ESTRATTO FORNITO

───

NOCTURNUS “The Key” (1990)
NOCTURNUS
“The Key”
(Earache, 1990)
[Originariamente pubblicato il 11/07/2019 su Sdangher]
Chi si ricorda dei Nocturnus? Parliamo di un gruppo death metal proveniente da Tampa e fondato nel 1987 da Mike Browning, ex batterista dei Morbid Angel.
Fin qui niente di nuovo, in fondo la seconda metà degli anni ’80 è stata quella dell’esplosione del death metal, particolarmente in Florida dove c’era una scena molto attiva.
I Nocturnus avevano tuttavia una caratteristica inaudita: un tastierista! Chi sentiva parlare di loro, solitamente reagiva con malcelata incredulità o con una fragorosa risata. Death metal con le tastiere? Ma quando mai! Sarà uno scherzo…
Non lo era: verso la fine del 1990 la Earache, al tempo etichetta di riferimento assoluto del metal estremo, pubblicò l’album di debutto del quintetto, quel “The Key” che ha seriamente rischiato di rivoluzionare un genere.

───

RIGHE

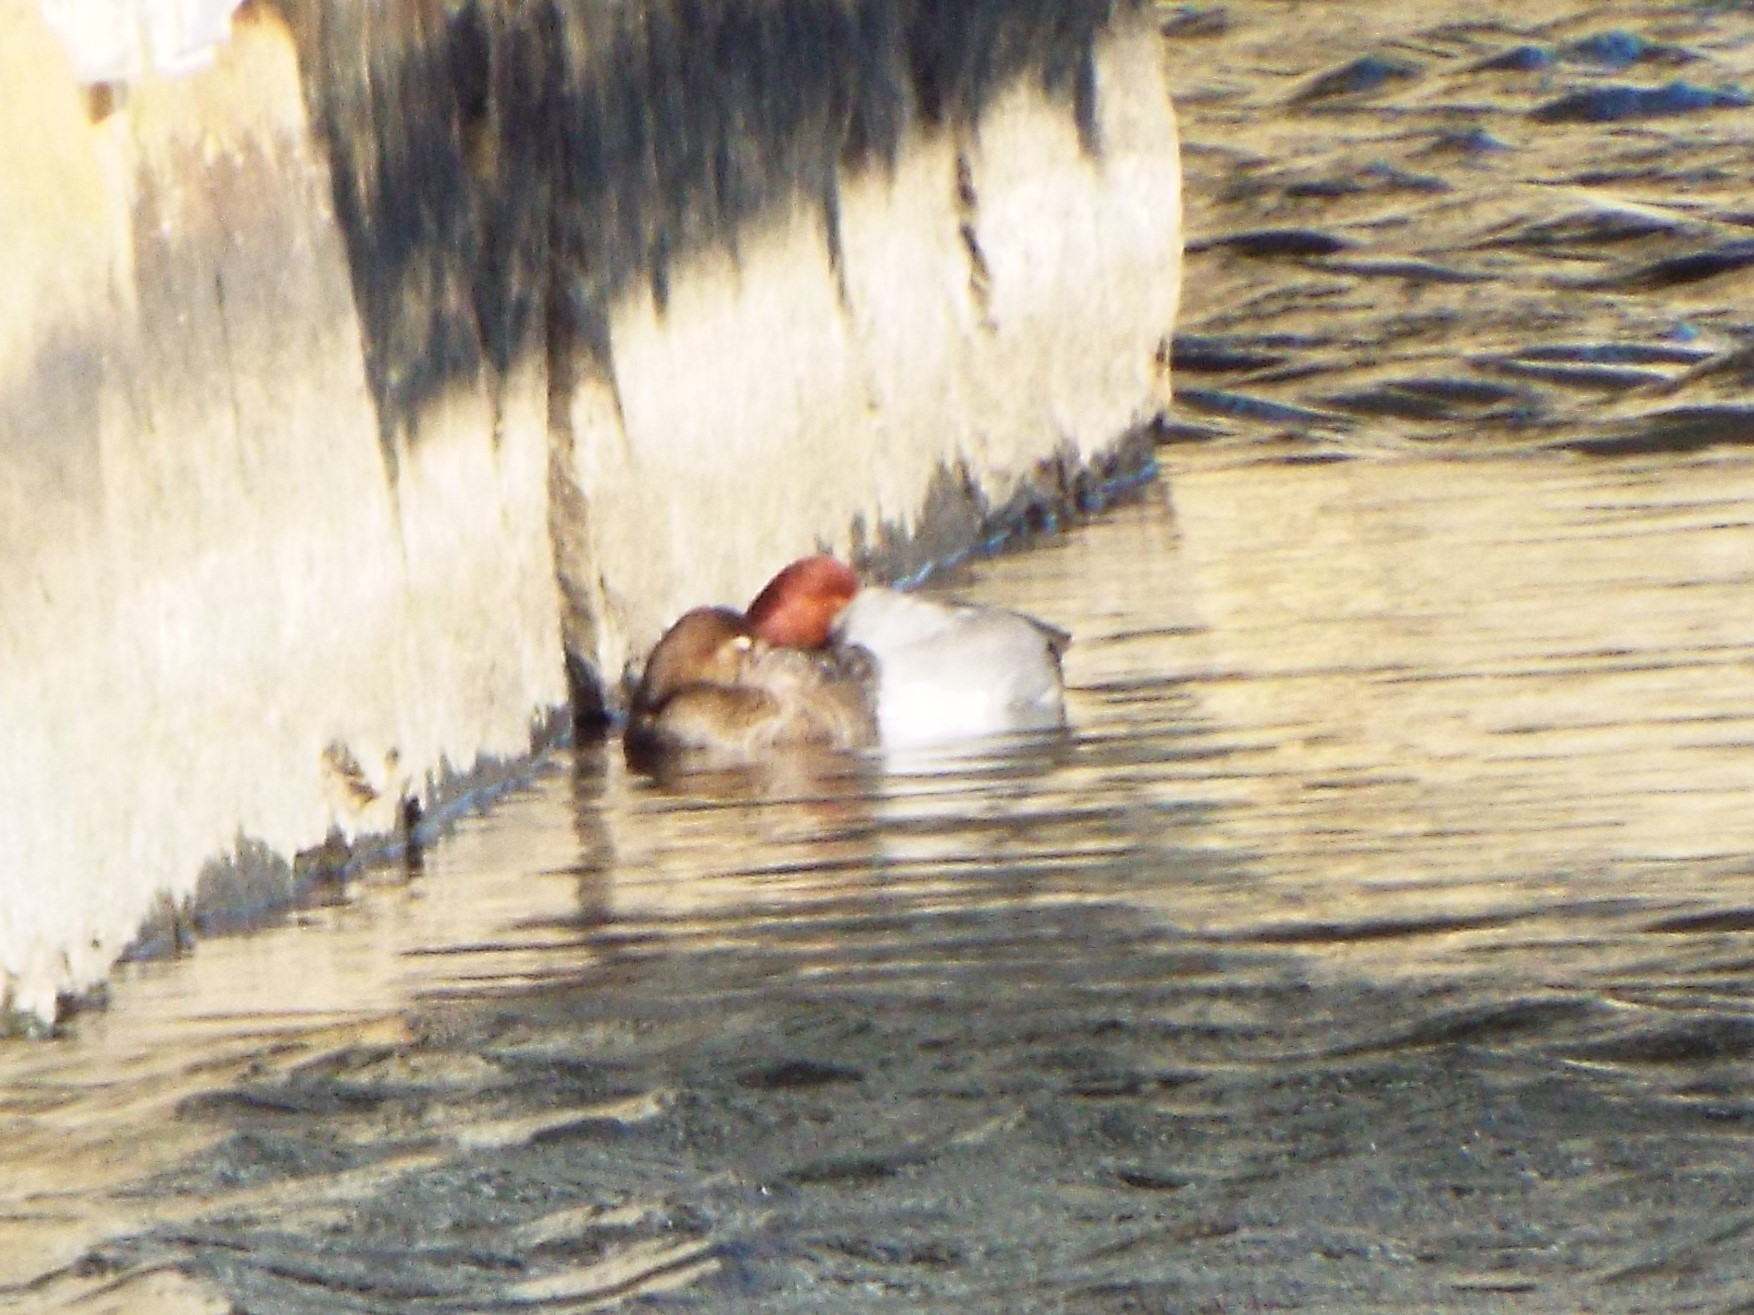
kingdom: Animalia
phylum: Chordata
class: Aves
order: Anseriformes
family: Anatidae
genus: Aythya
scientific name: Aythya americana
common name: Redhead
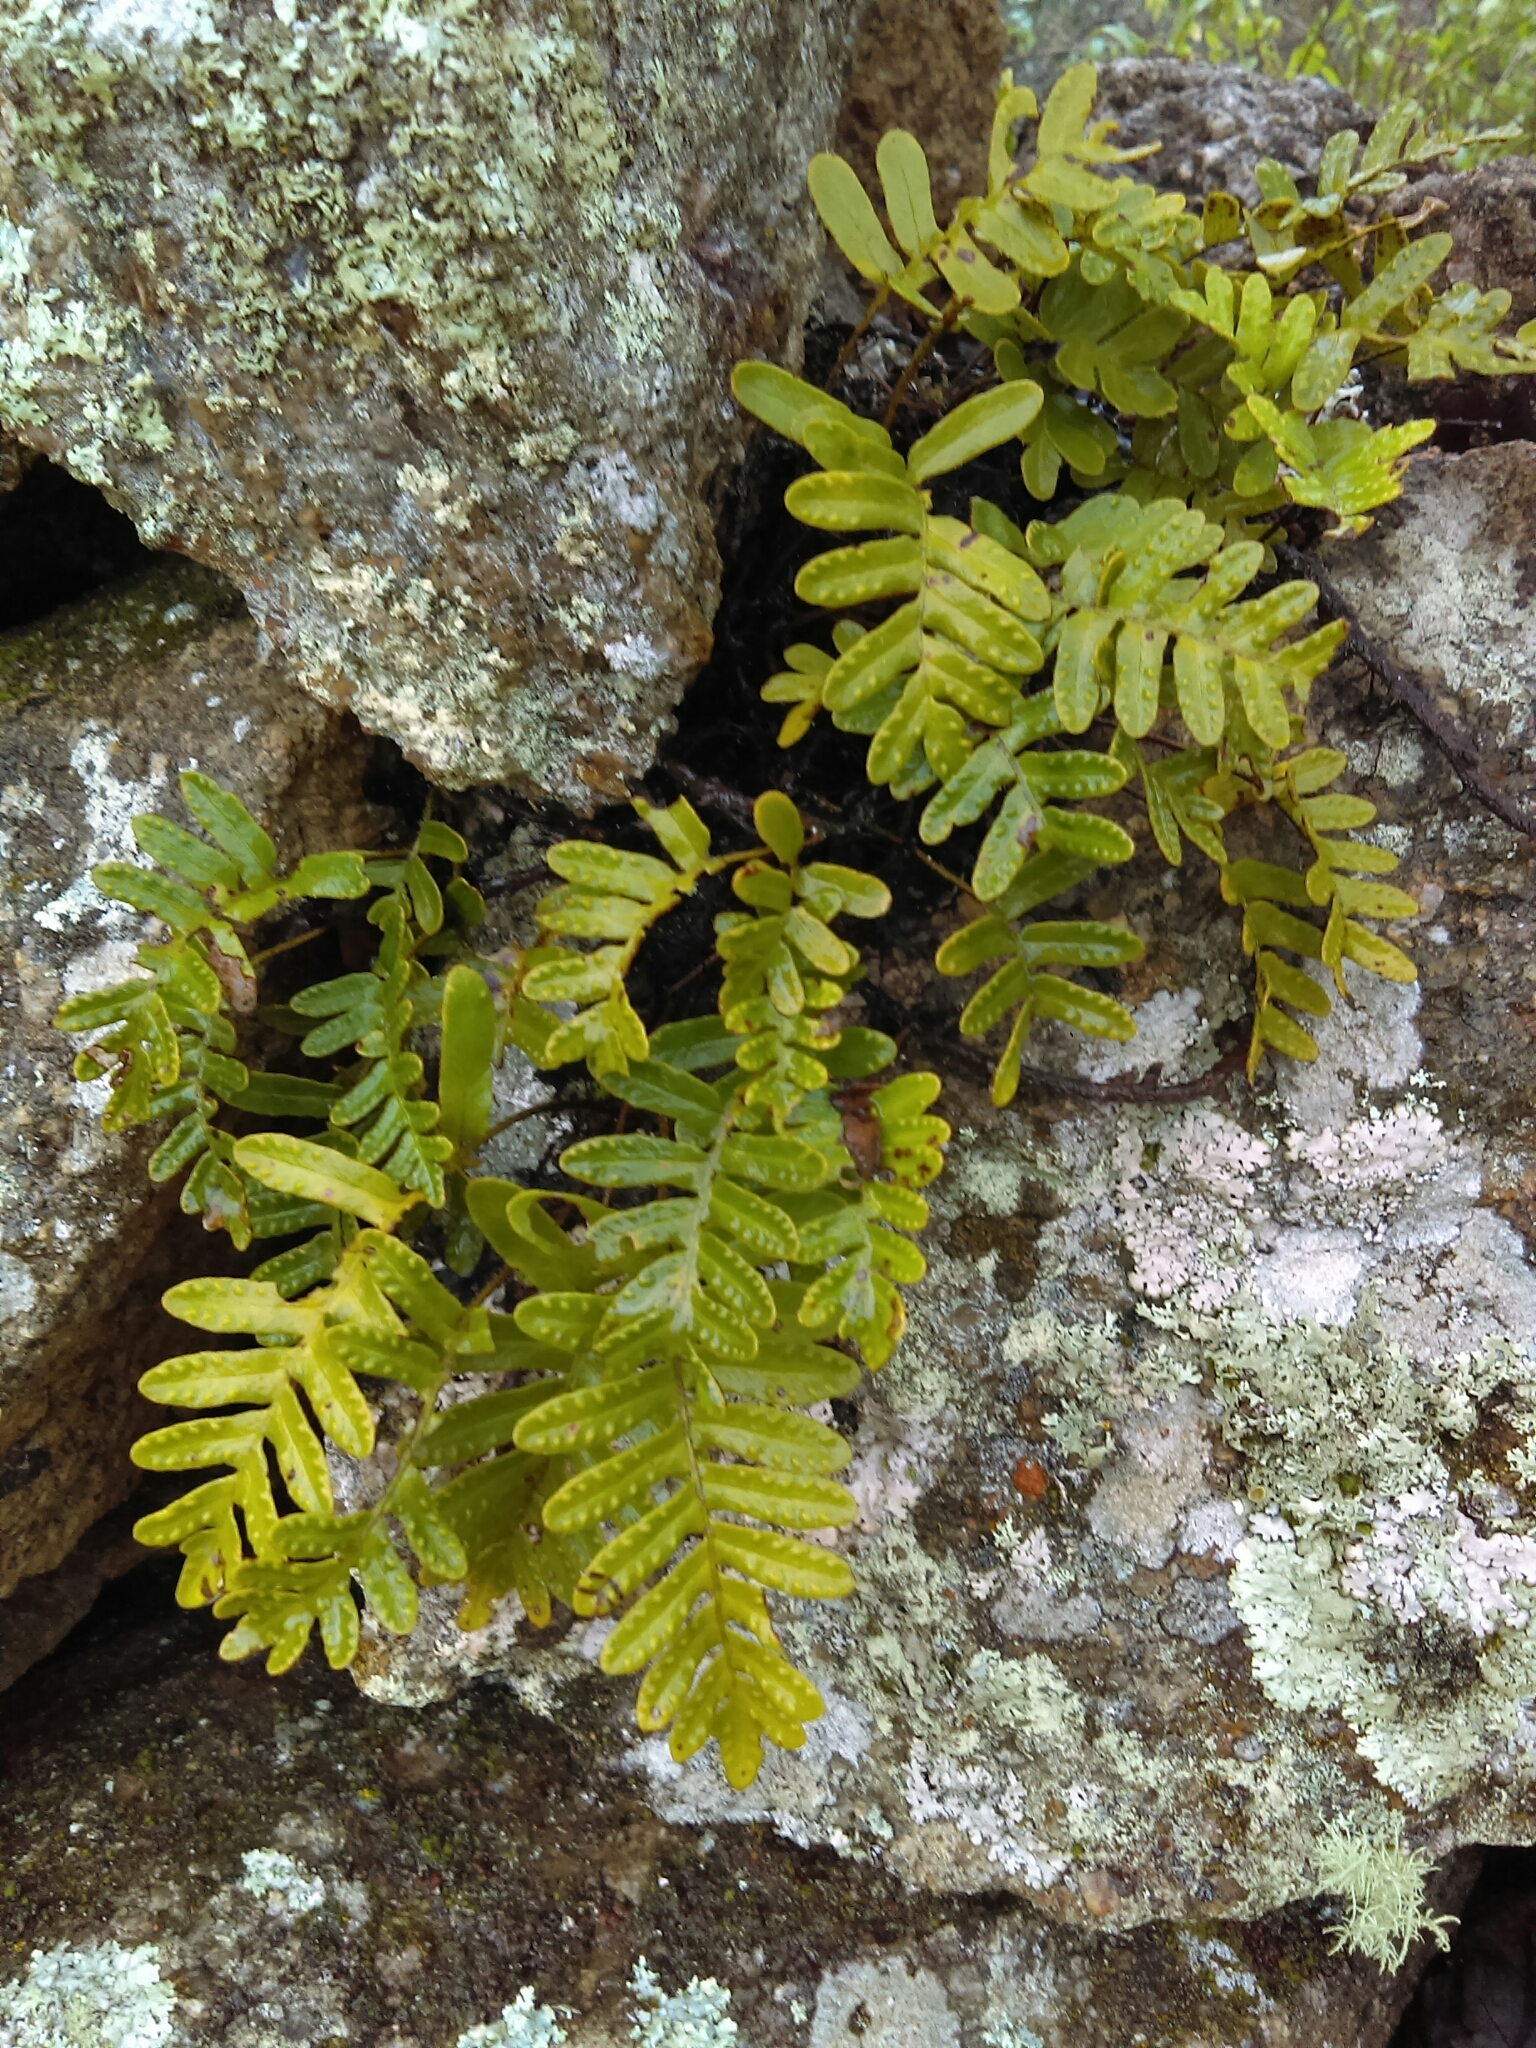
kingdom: Plantae
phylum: Tracheophyta
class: Polypodiopsida
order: Polypodiales
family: Polypodiaceae
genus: Pleopeltis
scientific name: Pleopeltis guttata
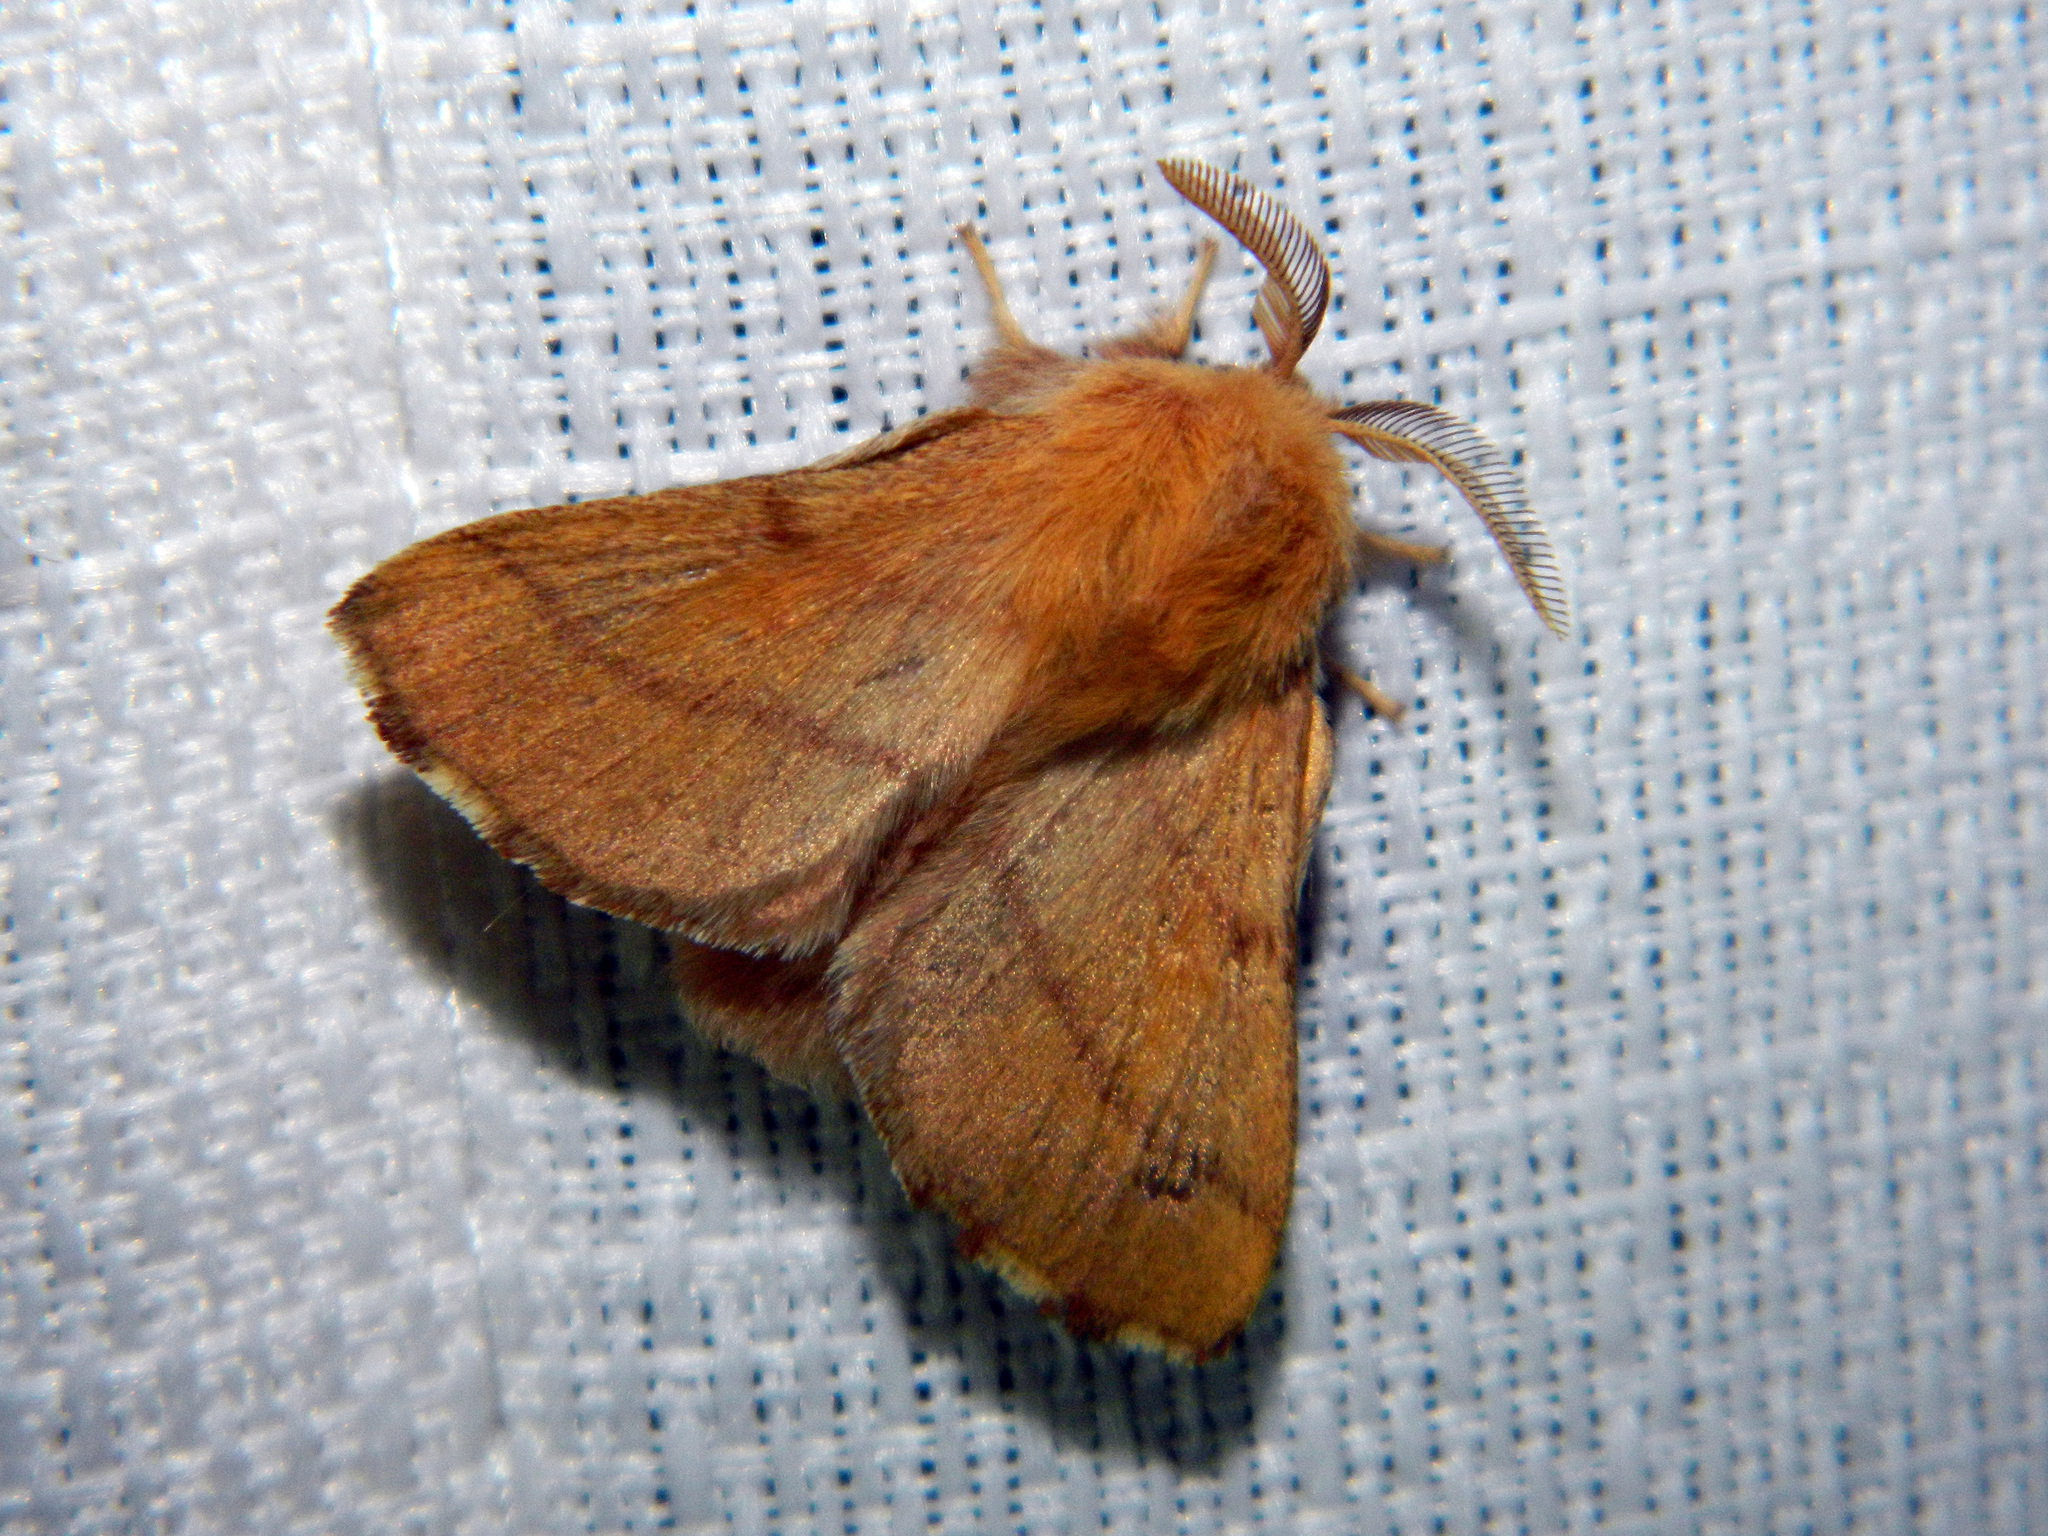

───

COMPITO A
Rispondi alle seguenti domande sull'estratto dedicato ai Nocturnus:
(i) In che anno e da chi fu fondato il gruppo?
(ii) Da quale città proveniva il gruppo?
(iii) Quale etichetta pubblicò l'album di debutto, e in quale periodo?
COMPITO B
Prosegui il testo sui Nocturnus e sul loro album "The Key" a partire dall'ultima frase riportata.

LA TUA RISPOSTA A
(i) Il gruppo fu fondato nel 1987 da Mike Browning, ex batterista dei Morbid Angel.
(ii) Il gruppo proveniva da Tampa.
(iii) L'album di debutto fu pubblicato dalla Earache verso la fine del 1990.

LA TUA RISPOSTA B
Ricordo di averlo ascoltato appena dopo la sua uscita, spinto dalla curiosità e senza sapere cosa realmente aspettarmi. Rimasi affascinato da quella combinazione tanto inusuale quanto efficace, che dimostrava come si potesse fare musica furibonda sì, ma anche zeppa di melodia e di idee.
“The Key” è un disco intricato ma scorrevole, grezzissimo ma innovativo, pieno di imprecisioni ma anche di momenti molto tecnici. È forse uno degli ultimi album registrati in maniera genuina, senza affidarsi ai computer e ai trigger per mascherare ogni singolo difetto.
Qui i difetti ci sono tutti ed è bello così.
Quello che salta subito all’orecchio è la performance assurda dei due chitarristi, Mike Davis e Sean McNenney, che si lanciano in decine e decine di parti soliste fulminanti e sparse in ogni solco. Gli assoli piovono letteralmente da tutte le parti quando meno te lo aspetti, tanto che sovrastano e superano le parti di chitarra ritmica in più di un’occasione. Per dirne una, “Standing In Blood” ci investe con qualcosa come sette riff e quattro assoli entro i primi due minuti, roba da pallottoliere!
E le tastiere? Quelle sono nelle mani di Louis Panzer e non si limitano solo a qualche intro ma fanno parte integrante dei brani, si integrano perfettamente nella mistura di occultismo e fantascienza che emerge dalla copertina e dai testi. È innegabile che pezzi come la dinamica “Andromeda Strain”, la complessa “Droid Sector”, la cadenzata “Neolithic” o la sinistra “BC/AD” perderebbero parecchio valore se privati delle atmosfere create dal sintetizzatore.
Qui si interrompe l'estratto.